** RECORDS PROVIDED **
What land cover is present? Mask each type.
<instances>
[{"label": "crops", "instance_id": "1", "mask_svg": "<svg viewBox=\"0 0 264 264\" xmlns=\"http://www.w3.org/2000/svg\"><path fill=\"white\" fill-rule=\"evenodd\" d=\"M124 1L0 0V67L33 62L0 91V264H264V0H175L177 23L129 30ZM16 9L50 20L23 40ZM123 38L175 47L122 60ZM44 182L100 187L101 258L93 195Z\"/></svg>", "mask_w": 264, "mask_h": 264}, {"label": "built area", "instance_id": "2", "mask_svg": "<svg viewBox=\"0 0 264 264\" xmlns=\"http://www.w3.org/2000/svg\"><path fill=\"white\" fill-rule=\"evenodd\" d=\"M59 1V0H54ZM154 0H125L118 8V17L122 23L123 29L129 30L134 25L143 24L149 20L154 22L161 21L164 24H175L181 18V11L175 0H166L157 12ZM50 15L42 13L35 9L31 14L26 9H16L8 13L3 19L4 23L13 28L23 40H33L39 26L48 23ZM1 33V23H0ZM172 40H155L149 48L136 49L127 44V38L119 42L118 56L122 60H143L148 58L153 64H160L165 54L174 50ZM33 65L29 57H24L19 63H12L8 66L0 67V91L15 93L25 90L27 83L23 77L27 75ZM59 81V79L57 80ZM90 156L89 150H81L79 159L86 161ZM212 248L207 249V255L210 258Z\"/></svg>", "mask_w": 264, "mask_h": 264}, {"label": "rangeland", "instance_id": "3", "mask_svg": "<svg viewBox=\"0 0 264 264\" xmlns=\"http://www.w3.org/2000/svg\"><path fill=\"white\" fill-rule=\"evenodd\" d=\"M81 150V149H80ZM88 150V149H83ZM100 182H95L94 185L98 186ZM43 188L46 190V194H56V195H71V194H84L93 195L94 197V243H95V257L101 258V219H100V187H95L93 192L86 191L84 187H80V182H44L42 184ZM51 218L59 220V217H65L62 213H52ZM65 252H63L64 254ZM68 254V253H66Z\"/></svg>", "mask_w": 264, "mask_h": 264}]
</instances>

* * *

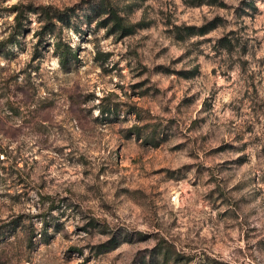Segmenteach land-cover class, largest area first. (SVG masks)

** WHAT TO PRODUCE **
Return the data starting at the line containing "What land cover is present? Mask each type." and ending at the line containing "<instances>", with both lines included and every line copied without any change.

** RESULT FOR THIS EXERCISE **
What land cover is present? Mask each type.
<instances>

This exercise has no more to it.